Nichts gegen Fußball im Regen, wenn man selbst aktiver Kicker ist. Das kratzt einen so wenig wie ein offen stehen gelassenes Duschgel in der Dusche. Aber am Spielfeldrand als Trainer oder Zuschauer länger als eine Stunde im dauernden Februar-Nass stehen zu müssen und seinen Füßen beim langsamen Erfrieren beizuwohnen, ist nicht gerade angenehm. Abgesehen davon wird bei unbeständigen meteorologischen Verhältnissen jedes angesetzte Training zu einer Art Tageswette. Reicht die kleine Lücke im dunkelblau herannahenden Farbteppich über den Niederlanden für ein halbwegs trockenes Stündchen Freiluft-Training am Berliner Nachmittag? Lassen sich wieder ein paar Spielereltern von den Drohungen des Himmels beeindrucken?
Kaum haben wir die Hallensaison für beendet erklärt, bringt uns das Wetter also in Bredouille. Ich habe mir angewöhnt, das Wetter nicht mehr als etwas zu betrachten, das mit Regelmäßigkeit und einem uns Menschen zugewandten Gleichmaß zu tun hat. Das Wetter ist für mich zu einem potentiellen universalen Antagonisten geworden, was ich absolut sehr bedaure, denn ich mag oder mochte Wetter früher in jeder Art und Weise, ja, ich fühlte mich ihm mehr als verbunden.
Früher gab es die politische Blockbildung zwischen Ost und West, die als Richtschnur der Bedrohungslage für eine akute Achsenbildung sorgte. Mittlerweile ist diese Grenzlinie in die Senkrechte gekippt. Um einen herum marodieren unzählige Haufen moralisch degenerierter Populisten und fisseliger Altkleiderdenker. Und darüber schwelt wütend die heraufziehende Rache des Himmels, der nun endlich genug hat vom Ungemach unserer energieintensiven, unreflektierten, ach so aufgeklärten Lebensweise.

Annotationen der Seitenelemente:
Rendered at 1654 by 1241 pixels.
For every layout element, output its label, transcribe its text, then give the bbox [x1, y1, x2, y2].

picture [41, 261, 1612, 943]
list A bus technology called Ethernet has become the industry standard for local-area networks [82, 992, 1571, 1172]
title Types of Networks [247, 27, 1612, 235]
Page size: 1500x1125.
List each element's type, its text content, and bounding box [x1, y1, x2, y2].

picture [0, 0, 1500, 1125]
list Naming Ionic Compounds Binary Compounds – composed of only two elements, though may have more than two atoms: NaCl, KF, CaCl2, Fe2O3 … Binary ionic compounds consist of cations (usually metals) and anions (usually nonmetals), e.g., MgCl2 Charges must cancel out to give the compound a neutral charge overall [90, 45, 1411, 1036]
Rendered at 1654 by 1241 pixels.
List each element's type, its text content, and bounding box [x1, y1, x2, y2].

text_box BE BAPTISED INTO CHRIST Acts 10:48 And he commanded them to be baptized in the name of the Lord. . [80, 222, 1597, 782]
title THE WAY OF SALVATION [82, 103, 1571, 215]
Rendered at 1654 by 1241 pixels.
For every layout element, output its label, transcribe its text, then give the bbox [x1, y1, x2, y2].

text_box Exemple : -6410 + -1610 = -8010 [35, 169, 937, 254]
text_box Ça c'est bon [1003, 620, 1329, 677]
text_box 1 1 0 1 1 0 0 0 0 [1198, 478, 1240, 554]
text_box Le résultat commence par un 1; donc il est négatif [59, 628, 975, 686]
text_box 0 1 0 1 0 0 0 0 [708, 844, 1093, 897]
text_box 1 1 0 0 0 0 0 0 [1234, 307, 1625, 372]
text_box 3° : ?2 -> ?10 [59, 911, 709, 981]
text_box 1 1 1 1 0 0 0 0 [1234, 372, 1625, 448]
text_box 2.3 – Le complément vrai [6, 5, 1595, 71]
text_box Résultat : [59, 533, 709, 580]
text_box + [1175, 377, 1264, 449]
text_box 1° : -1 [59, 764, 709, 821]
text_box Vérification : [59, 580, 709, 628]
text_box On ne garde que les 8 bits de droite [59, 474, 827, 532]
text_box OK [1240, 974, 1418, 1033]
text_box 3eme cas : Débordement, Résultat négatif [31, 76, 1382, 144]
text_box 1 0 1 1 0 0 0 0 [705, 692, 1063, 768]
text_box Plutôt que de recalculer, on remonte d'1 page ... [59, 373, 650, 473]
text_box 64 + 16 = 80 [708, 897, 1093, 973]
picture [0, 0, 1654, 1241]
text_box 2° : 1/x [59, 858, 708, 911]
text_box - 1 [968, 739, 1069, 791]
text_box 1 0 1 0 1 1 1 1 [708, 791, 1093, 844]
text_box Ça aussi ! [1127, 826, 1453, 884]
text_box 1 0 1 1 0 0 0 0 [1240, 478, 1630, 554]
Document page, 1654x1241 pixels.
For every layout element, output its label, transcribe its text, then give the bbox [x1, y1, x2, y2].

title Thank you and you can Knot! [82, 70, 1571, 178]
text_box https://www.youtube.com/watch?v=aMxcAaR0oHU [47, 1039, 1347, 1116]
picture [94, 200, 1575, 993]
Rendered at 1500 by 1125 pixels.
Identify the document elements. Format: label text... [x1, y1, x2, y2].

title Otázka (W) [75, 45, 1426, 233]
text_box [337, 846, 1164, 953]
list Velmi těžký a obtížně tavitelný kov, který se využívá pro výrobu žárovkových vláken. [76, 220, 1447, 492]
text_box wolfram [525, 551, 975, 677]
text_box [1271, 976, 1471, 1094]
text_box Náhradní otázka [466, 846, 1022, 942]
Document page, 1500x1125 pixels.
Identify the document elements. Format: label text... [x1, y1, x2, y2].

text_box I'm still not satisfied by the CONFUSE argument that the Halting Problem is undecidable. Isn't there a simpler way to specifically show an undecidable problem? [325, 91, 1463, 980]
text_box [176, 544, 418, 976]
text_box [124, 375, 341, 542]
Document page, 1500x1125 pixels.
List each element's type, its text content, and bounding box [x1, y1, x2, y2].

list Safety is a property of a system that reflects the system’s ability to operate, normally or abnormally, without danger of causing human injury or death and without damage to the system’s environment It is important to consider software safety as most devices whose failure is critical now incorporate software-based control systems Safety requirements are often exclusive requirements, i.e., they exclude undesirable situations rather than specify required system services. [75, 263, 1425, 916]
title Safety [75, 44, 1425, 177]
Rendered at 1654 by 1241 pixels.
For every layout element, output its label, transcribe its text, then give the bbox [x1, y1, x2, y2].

**ARBEITSAUFTRÄGE**
a – Stimmen diese Aussagen mit dem Auszug über Fußball im Regen überein? (i) Aktive Kicker stört Regen kaum. (ii) Die Hallensaison ist noch nicht vorbei. (iii) Die Grenzlinie zwischen Ost und West ist in die Waagerechte gekippt. Beantworte jede mit Ja oder Nein und zitiere die entscheidenden Worte des Auszugs wörtlich.
b – Notiere die Stelle aus dem Auszug über Fußball im Regen von „Früher gab es“ bis „so aufgeklärten Lebensweise.“ wortgetreu.
Die Auflistung spielt hierfür keine Rolle.

**LÖSUNGEN IM EINZELNEN**
a –
(i) Ja: „Das kratzt einen so wenig wie ein offen stehen gelassenes Duschgel in der Dusche.“
(ii) Nein: „Kaum haben wir die Hallensaison für beendet erklärt“
(iii) Nein: „Mittlerweile ist diese Grenzlinie in die Senkrechte gekippt.“

b –
Früher gab es die politische Blockbildung zwischen Ost und West, die als Richtschnur der Bedrohungslage für eine akute Achsenbildung sorgte. Mittlerweile ist diese Grenzlinie in die Senkrechte gekippt. Um einen herum marodieren unzählige Haufen moralisch degenerierter Populisten und fisseliger Altkleiderdenker. Und darüber schwelt wütend die heraufziehende Rache des Himmels, der nun endlich genug hat vom Ungemach unserer energieintensiven, unreflektierten, ach so aufgeklärten Lebensweise.